Since his enthronement, in 1951, following the abdication of his father King Leopold III, marking the end of the difficult Question Royale – also a mark, but a sad one, on Belgian 20th century history –, King Baudouin I of the Belgians had seen magazines all over the world and most expressly the Belgian Court trying to find a bride for the most solitary of kings, whose face always looked so immensely sad. Balls attended by noblewomen and princesses, meetings to see if a glimpse would catch King Baudouin, and everything seemed not to work. Then, when everyone was still remembering the grand wedding of HRH the Prince of Liège – Prince Albert, King Baudouin’s young brother and next in line to succeed to the Belgian throne – to the beautiful Donna Paola Ruffo di Calabria – an Italian princess from the high aristocracy, tipped as la dolce Paola by the media of the whole world – the news came as a new ray of light: on television and radio, the Prime Minister announced the engagement of His Majesty the King of the Belgians to Doña Fabiola de Mora y Aragón, a Spanish noblewoman, two years older than the King.

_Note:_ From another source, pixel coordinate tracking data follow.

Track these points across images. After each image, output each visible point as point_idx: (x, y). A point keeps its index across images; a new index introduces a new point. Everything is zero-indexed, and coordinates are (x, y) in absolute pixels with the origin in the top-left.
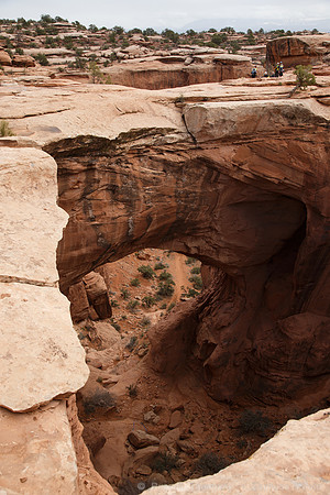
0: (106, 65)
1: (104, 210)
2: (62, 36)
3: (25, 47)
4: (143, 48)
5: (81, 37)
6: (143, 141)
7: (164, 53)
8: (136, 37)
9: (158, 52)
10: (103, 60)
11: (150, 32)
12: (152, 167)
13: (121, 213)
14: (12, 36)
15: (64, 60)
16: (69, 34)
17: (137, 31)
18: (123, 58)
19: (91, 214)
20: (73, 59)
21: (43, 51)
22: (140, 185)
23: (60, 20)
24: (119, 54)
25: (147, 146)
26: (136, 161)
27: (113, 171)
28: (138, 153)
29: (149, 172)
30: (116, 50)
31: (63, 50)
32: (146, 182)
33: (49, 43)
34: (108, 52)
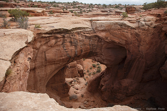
0: (87, 12)
1: (69, 47)
2: (77, 6)
3: (68, 8)
4: (97, 9)
5: (82, 6)
6: (79, 30)
7: (103, 10)
8: (96, 6)
9: (101, 10)
10: (87, 11)
11: (100, 5)
12: (82, 37)
13: (73, 49)
14: (65, 6)
15: (77, 11)
16: (79, 5)
17: (96, 4)
18: (92, 11)
19: (65, 48)
20: (79, 11)
21: (72, 9)
22: (78, 42)
23: (77, 2)
24: (91, 10)
25: (81, 32)
26: (77, 35)
27: (71, 38)
28: (78, 33)
29: (81, 38)
30: (90, 9)
31: (77, 9)
32: (80, 41)
33: (74, 8)
34: (88, 10)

This site is made not only as a commemoration of the birth of the heir of Prince Philippe and Princess Mathilde, but also as a homage to the late King Baudouin and a tribute to his beloved wife, the perfect model of a royal consort. We cannot hide a great personal admiration for the late sovereign, deceased in July 1993, whose reign we consider a momentous one in European royal history of the 20th century. We cannot also hide an immense respect and esteem for Her Majesty Queen Fabiola, who played the most difficult role while being somehow blamed for not having given an heir to the Belgian throne. Together they formed the strongest and most adored royal couple; alone Fabiola symbolises that the affection of a people towards a royal family does go past esteem, it may be, and it is in her case, real love.

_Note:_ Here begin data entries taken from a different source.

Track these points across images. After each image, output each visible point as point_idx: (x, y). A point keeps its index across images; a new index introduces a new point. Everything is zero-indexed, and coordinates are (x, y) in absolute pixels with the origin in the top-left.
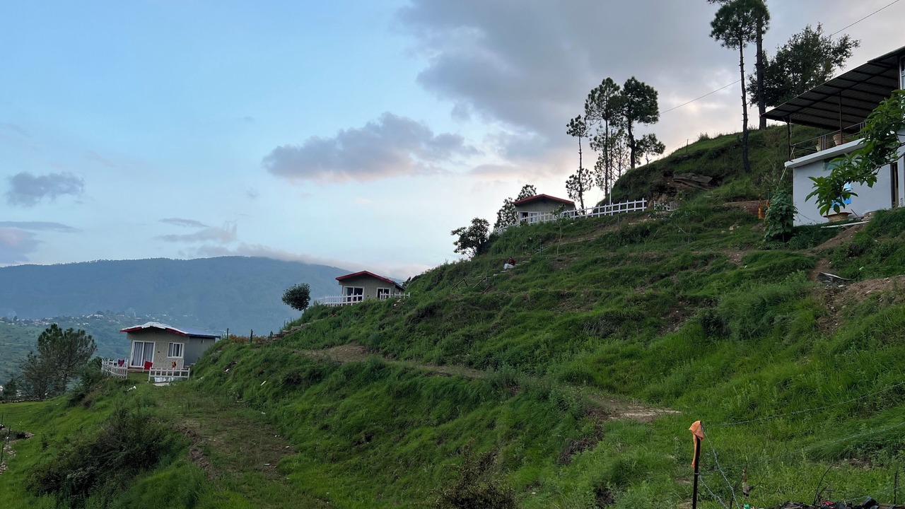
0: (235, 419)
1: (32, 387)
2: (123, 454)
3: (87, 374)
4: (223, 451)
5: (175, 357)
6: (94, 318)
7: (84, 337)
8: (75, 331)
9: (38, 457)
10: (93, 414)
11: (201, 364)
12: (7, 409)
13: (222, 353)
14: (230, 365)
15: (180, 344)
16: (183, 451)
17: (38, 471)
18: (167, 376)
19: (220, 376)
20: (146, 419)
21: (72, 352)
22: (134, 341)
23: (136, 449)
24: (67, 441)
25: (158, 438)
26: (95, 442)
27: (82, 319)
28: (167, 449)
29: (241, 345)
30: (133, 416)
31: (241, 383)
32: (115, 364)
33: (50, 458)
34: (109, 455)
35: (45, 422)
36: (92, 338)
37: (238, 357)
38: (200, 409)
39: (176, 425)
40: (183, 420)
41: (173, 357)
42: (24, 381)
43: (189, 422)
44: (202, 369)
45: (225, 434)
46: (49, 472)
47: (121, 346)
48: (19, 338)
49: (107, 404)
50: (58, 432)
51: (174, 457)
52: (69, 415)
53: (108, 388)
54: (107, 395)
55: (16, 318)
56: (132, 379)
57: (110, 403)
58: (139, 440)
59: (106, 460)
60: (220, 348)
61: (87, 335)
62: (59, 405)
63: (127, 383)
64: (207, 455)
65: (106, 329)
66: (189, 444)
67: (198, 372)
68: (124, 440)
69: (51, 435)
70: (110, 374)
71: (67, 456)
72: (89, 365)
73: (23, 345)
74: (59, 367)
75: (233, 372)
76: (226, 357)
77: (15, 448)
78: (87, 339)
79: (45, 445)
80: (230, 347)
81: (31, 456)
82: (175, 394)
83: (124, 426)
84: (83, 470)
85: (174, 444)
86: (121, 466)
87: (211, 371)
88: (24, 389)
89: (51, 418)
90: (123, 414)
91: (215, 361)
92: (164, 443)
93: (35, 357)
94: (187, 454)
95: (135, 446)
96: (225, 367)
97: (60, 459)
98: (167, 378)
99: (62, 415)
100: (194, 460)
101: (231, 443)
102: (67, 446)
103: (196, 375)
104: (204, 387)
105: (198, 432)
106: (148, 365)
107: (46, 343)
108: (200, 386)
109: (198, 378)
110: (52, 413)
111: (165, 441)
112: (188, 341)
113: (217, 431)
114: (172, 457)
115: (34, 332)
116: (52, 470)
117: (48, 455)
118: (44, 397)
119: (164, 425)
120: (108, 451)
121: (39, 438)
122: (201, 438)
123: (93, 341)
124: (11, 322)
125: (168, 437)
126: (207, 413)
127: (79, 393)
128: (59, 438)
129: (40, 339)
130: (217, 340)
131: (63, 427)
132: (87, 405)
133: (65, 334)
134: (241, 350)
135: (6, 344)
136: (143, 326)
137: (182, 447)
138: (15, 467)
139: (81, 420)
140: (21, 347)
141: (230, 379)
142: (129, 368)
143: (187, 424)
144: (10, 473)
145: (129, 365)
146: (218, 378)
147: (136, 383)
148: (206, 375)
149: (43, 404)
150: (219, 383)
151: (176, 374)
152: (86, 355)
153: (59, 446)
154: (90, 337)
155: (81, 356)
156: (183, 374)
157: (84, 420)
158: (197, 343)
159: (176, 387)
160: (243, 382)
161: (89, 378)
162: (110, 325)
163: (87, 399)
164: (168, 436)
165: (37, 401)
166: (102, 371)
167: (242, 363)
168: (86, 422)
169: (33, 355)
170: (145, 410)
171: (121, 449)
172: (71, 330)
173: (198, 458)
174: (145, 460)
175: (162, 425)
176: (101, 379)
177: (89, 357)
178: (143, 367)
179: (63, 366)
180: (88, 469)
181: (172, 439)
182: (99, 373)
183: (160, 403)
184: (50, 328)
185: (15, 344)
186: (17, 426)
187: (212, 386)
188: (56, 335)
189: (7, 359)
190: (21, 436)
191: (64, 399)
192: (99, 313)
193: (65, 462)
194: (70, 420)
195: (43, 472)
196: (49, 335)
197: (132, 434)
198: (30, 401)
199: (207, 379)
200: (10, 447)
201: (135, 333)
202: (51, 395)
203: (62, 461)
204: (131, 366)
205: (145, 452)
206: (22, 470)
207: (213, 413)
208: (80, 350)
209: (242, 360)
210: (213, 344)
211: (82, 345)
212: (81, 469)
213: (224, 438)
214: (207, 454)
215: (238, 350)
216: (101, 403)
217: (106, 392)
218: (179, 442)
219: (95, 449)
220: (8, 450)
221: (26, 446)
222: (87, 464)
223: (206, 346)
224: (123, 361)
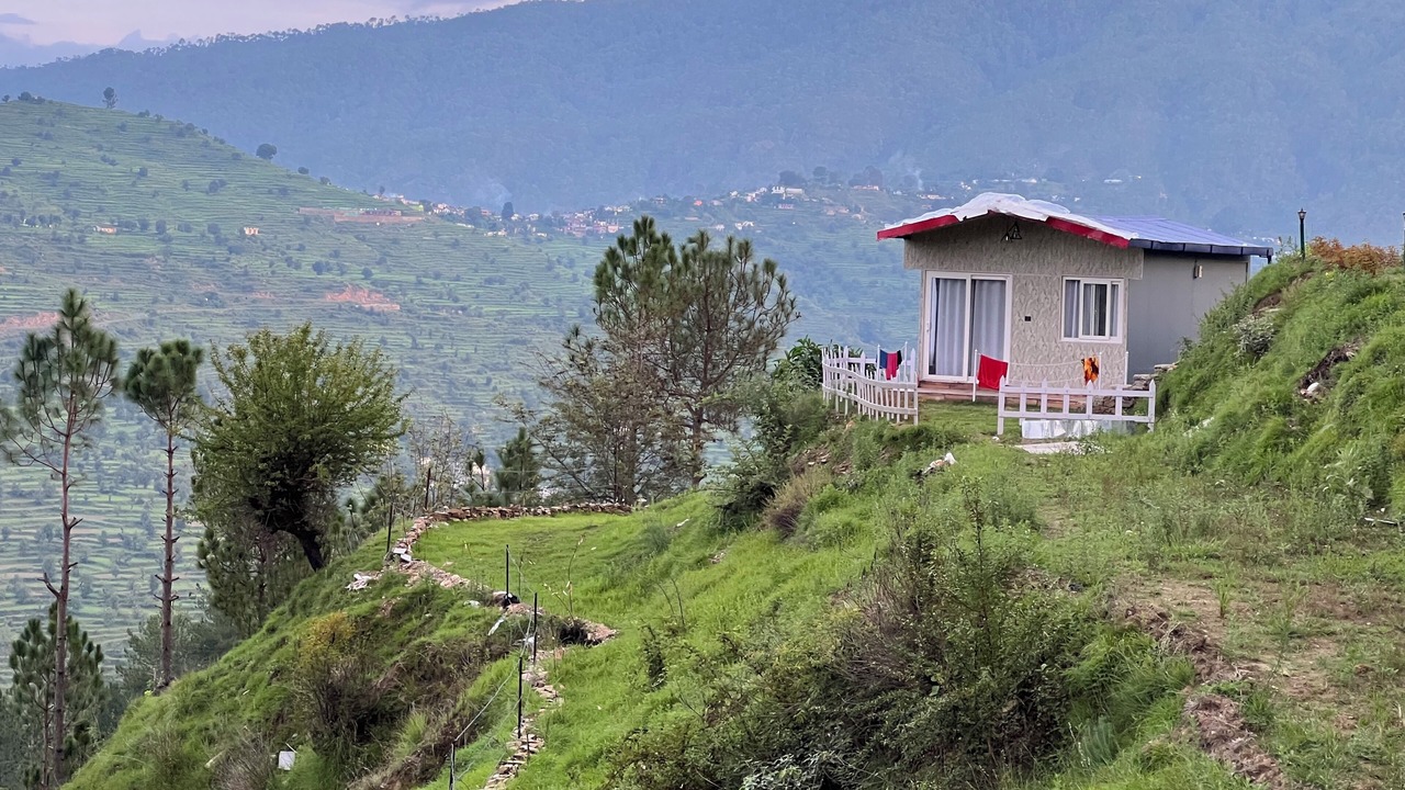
0: (1364, 589)
1: (589, 459)
2: (934, 703)
3: (774, 406)
4: (1326, 716)
5: (1094, 339)
6: (769, 199)
7: (749, 267)
8: (718, 246)
9: (641, 709)
10: (807, 556)
11: (1199, 364)
12: (516, 536)
13: (1286, 317)
14: (1324, 364)
15: (1107, 282)
16: (1158, 708)
17: (645, 756)
18: (1065, 414)
19: (1285, 410)
20: (1008, 572)
21: (710, 324)
22: (932, 275)
23: (981, 691)
24: (733, 653)
25: (1059, 651)
26: (829, 657)
27: (730, 205)
28: (1096, 694)
29: (1365, 276)
30: (962, 559)
31: (1375, 442)
32: (870, 368)
33: (679, 713)
34: (886, 706)
35: (647, 588)
36: (778, 271)
37: (1356, 329)
38: (1213, 545)
39: (1122, 604)
40: (1150, 586)
41: (1083, 338)
42: (561, 440)
43: (1174, 594)
44: (1204, 384)
45: (1326, 650)
46: (681, 765)
47: (875, 311)
48: (525, 286)
49: (855, 521)
50: (695, 621)
51: (1125, 730)
52: (725, 563)
53: (854, 458)
54: (854, 489)
55: (508, 211)
56: (940, 424)
57: (864, 516)
58: (987, 652)
59: (877, 723)
60: (1274, 297)
61: (759, 256)
62: (688, 525)
63: (919, 439)
64: (1259, 730)
65: (816, 247)
66: (1183, 681)
67: (1191, 398)
68: (934, 654)
69: (674, 632)
70: (854, 406)
71: (737, 708)
72: (780, 374)
73: (542, 313)
74: (671, 386)
75: (1337, 396)
76: (1301, 331)
77: (563, 676)
78: (762, 276)
79: (657, 667)
80: (1319, 288)
81: (613, 708)
82: (1106, 481)
83: (930, 597)
84: (799, 761)
85: (1123, 676)
86: (931, 751)
87: (1241, 390)
88: (565, 467)
89: (665, 574)
90: (921, 551)
91: (1258, 350)
92: (1081, 670)
93: (589, 346)
94: (1177, 718)
95: (975, 677)
96: (1300, 373)
97: (711, 720)
98: (1069, 423)
99: (701, 562)
100: (1207, 745)
101: (1355, 688)
102: (737, 668)
103: (1181, 411)
104: (1219, 459)
105: (1215, 634)
106: (992, 371)
107: (620, 292)
108: (1203, 453)
109: (1193, 423)
110: (666, 556)
111: (1085, 664)
112: (1140, 270)
113: (1292, 634)
114: (1119, 729)
115: (571, 264)
116: (690, 755)
117: (673, 701)
118: (632, 498)
119: (1078, 599)
120: (876, 694)
121: (633, 642)
122: (1229, 660)
123: (782, 282)
124: (494, 227)
125: (1098, 649)
126: (1244, 561)
127: (753, 481)
128: (704, 642)
129: (602, 279)
130: (1257, 264)
131: (708, 605)
132: (786, 524)
133: (686, 258)
134: (1366, 301)
135: (486, 309)
136: (962, 213)
137: (1155, 692)
138: (565, 742)
139: (767, 581)
140: (534, 319)
141: (1327, 426)
142: (921, 383)
143: (1167, 599)
144: (549, 764)
145: (920, 372)
146: (1274, 422)
147: (954, 440)
148: (1222, 409)
149: (628, 526)
150: (1280, 442)
151: (1104, 407)
152: (760, 336)
153: (705, 669)
154: (769, 267)
155: (743, 344)
156: (1131, 406)
157: (779, 579)
158: (1176, 276)
159: (1107, 457)
160: (1384, 436)
161: (781, 424)
162: (831, 230)
163: (784, 498)
164: (1094, 645)
165: (612, 510)
166: (826, 397)
167: (1378, 355)
168: (787, 587)
169: (582, 340)
170: (1000, 541)
171: (927, 684)
172: (703, 240)
173: (1223, 738)
174: (1014, 736)
175: (1069, 603)
176: (823, 427)
177: (772, 346)
178: (974, 380)
179: (685, 382)
180: (814, 759)
181: (1114, 659)
182: (816, 402)
183: (1050, 515)
184: (630, 235)
185: (515, 311)
186: (557, 600)
187: (1254, 454)
188: (654, 259)
189: (495, 368)
190: (573, 635)
191: (701, 502)
192: (788, 179)
193: (729, 730)
194: (731, 582)
195: (662, 760)
196: (630, 261)
197: (962, 629)
198: (587, 511)
199: (1231, 424)
200: (542, 673)
201: (935, 238)
202: (656, 491)
203: (721, 725)
204: (927, 377)
205: (1012, 704)
206: (589, 753)
207: (1271, 561)
208: (740, 320)
209: (1374, 340)
210: (1240, 282)
211: (742, 299)
212: (788, 758)
213: (1323, 663)
214: (1258, 723)
215: (1354, 299)
216: (833, 519)
217: (848, 477)
218: (1139, 670)
219: (831, 680)
220: (536, 683)
221: (595, 670)
222: (806, 739)
223: (1213, 290)
224: (899, 357)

Throughout these pages, we will recall the celebrations held in honour of the royal couple, the solemnity of the civil and religious ceremonies of the wedding, the happiness of the Belgian people, the guests who joined the happiness of a whole country. And we do so, now, as the spiritual heir of King Baudouin, his nephew Prince Philippe, is about to give the Belgian throne the heir that Queen Fabiola was not, to her and her husband’s great anguish, able to give. And on doing so, we salute the memory of a great man, a great king and a great husband, His Majesty the late King Baudouin I of the Belgians.